Hâlbuki 7 yaşındaki bir çocuk ne ibadet bilir ne de gereklilik, o “Kuzucuğunu” bilir sadece.
Henüz duygusal yeterliliğe erişmemiş yaştaki bir çocuğun hissî bir bağ ile bağlandığı canlıyı kesmek, çocuk ruhuna zarar verir.
Bu zarar çocuğun kimi zaman etten tiksinmesi, kimi zaman kendisini duyarsızlaştırması ile sonuçlanır.
Birçok yetişkin “Ben çocukken birçok kurban kesimi gördüm, bana bir şey olmadı.” dese de ruhun hangi olayda nasıl bir değişikliğe uğradığını kişi kendisi göremez.

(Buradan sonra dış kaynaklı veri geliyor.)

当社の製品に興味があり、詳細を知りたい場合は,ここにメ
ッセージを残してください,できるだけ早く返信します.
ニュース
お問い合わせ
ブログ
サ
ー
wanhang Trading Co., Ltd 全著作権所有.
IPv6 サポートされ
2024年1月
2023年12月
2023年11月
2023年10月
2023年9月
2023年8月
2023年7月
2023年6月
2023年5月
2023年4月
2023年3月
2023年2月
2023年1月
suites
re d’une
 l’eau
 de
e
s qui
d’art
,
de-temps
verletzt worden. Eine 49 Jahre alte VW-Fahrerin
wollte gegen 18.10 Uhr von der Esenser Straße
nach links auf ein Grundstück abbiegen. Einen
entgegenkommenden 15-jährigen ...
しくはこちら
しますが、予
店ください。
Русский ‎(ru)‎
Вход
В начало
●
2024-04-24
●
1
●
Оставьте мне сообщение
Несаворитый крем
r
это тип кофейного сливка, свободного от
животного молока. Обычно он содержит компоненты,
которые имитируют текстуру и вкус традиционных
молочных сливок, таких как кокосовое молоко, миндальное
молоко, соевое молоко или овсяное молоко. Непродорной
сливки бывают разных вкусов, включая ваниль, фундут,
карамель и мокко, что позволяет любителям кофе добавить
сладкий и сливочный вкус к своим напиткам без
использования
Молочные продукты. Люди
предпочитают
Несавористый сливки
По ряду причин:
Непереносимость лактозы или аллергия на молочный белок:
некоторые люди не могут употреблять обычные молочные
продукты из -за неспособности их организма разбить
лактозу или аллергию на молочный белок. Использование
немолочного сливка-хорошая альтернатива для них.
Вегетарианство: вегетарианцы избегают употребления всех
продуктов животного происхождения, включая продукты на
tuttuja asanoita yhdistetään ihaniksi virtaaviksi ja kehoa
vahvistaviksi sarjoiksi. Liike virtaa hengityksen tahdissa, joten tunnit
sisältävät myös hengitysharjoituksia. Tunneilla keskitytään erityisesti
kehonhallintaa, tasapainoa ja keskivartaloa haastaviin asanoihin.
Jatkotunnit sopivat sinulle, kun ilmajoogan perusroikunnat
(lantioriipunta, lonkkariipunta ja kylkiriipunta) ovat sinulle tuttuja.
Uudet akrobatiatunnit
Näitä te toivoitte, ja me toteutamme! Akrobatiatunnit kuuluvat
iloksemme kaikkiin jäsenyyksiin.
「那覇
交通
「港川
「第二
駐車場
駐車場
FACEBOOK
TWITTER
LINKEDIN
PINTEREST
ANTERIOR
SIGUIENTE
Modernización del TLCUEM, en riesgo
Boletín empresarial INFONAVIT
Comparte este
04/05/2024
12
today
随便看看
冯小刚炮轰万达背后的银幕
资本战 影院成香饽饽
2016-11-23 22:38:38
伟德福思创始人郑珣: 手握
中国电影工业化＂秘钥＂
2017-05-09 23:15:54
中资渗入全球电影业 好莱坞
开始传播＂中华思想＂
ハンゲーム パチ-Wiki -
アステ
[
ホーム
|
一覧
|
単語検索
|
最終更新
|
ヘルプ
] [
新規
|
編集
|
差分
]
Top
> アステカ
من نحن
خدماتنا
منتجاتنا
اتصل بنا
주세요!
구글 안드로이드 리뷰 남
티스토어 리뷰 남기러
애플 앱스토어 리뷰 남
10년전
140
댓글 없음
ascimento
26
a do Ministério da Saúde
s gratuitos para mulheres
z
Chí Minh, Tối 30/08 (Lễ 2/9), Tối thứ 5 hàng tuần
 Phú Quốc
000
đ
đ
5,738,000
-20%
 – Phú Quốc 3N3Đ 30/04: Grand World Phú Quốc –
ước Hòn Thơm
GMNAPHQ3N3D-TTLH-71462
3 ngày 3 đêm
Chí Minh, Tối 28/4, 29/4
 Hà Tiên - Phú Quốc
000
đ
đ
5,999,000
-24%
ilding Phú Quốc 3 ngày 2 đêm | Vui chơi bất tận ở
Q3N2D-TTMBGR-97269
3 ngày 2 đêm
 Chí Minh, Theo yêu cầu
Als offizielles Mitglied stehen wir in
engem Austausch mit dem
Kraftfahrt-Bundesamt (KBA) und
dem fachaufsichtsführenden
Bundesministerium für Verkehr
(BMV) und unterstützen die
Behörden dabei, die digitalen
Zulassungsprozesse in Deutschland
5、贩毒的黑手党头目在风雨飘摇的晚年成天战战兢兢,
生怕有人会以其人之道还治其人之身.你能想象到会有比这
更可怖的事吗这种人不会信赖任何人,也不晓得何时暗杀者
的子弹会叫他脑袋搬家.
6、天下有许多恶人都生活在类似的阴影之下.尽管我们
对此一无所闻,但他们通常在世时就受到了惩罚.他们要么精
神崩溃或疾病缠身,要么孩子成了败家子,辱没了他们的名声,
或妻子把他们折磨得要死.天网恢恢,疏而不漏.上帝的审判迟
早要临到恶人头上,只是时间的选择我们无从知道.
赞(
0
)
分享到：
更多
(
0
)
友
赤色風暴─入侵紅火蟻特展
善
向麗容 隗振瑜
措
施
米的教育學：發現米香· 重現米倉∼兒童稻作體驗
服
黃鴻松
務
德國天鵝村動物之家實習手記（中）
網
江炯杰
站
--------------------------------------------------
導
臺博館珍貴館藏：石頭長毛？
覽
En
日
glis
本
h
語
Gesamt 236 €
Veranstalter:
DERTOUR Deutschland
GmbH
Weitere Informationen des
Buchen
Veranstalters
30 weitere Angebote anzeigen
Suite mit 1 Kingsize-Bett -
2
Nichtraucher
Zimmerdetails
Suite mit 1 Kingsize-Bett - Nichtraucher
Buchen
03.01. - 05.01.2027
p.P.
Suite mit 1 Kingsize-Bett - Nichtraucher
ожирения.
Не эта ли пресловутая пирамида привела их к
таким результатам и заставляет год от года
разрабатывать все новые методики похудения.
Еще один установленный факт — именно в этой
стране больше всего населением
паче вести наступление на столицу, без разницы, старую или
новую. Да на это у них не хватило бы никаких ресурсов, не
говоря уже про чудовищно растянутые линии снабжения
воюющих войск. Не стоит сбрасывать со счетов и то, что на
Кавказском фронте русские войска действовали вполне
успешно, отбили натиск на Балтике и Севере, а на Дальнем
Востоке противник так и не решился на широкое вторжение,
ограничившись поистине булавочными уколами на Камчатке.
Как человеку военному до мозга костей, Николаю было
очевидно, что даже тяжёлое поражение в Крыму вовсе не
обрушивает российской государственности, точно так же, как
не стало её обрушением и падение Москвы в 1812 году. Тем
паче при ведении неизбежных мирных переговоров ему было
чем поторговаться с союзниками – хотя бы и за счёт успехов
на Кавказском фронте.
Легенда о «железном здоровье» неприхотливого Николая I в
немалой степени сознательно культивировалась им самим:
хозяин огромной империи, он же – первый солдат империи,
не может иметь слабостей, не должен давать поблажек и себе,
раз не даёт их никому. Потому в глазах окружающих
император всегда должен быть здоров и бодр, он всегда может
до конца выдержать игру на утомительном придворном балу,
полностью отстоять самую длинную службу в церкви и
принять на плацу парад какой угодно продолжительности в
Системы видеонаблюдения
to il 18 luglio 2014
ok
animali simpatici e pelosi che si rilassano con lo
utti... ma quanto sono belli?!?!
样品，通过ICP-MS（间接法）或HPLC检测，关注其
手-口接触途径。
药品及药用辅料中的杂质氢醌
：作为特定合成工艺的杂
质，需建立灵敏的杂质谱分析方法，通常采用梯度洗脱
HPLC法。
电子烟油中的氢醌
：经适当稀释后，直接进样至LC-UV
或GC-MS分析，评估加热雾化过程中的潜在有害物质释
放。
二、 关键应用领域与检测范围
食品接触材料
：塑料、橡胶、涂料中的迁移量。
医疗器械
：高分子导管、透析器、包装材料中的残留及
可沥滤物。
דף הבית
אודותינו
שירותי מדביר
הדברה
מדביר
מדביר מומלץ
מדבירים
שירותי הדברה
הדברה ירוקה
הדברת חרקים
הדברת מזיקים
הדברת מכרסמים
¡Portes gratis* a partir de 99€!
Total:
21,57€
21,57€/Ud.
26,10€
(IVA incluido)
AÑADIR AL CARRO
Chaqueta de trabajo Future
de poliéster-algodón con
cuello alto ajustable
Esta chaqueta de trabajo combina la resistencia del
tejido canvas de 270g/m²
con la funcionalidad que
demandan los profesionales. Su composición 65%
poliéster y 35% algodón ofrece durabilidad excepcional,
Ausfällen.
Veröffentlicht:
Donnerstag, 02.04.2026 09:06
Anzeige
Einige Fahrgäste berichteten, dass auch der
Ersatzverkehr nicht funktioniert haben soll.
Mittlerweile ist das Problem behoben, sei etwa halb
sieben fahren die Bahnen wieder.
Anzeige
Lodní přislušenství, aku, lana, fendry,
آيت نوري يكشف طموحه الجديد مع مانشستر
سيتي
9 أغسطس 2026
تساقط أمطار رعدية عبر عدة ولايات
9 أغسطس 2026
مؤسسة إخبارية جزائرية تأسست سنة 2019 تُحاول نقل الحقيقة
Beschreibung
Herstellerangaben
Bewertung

Kurban Bayramı yaklaşıyor.
Üzgünüm ama birçok çocuk kurban kesim alanlarında olacak.
Kimi kesilen kurbanın gözüne bakacak, kimi saçlarına, kimi ise kasabın elindeki bıçağa…
Hâlbuki bir önceki kurbanın kesimini, bir sonraki kurbanlık hayvanın görmemesi için gözlerinin bağlanmasını tavsiye eden bir dinin hassasiyeti çocuklardan neden esirgenir anlamak oldukça zor.
Duyarlı bir ebeveyn, çocuklarına kurban ibadetini sorunsuz bir şekilde aktarmak istiyorsa, eğitimde tedricilik ilkesini kullanmalıdır.
Buna göre çocuklar 7 yaşından önce kurban kesimi görmemeli, Kurban Bayramı’nı bir “bayram” olarak tanımalıdır.
12 yaşına kadar olan çocuklar ise kurbanı “kesim anında” değil, kesildikten sonra görebilir, kurban etinin işlenmesinde ailesine destek olabilir.
Çocuklar ancak 12 yaşından sonra kesimlerde bulunabilir ve kurban kesiminde ailesine yardımcı olabilirler.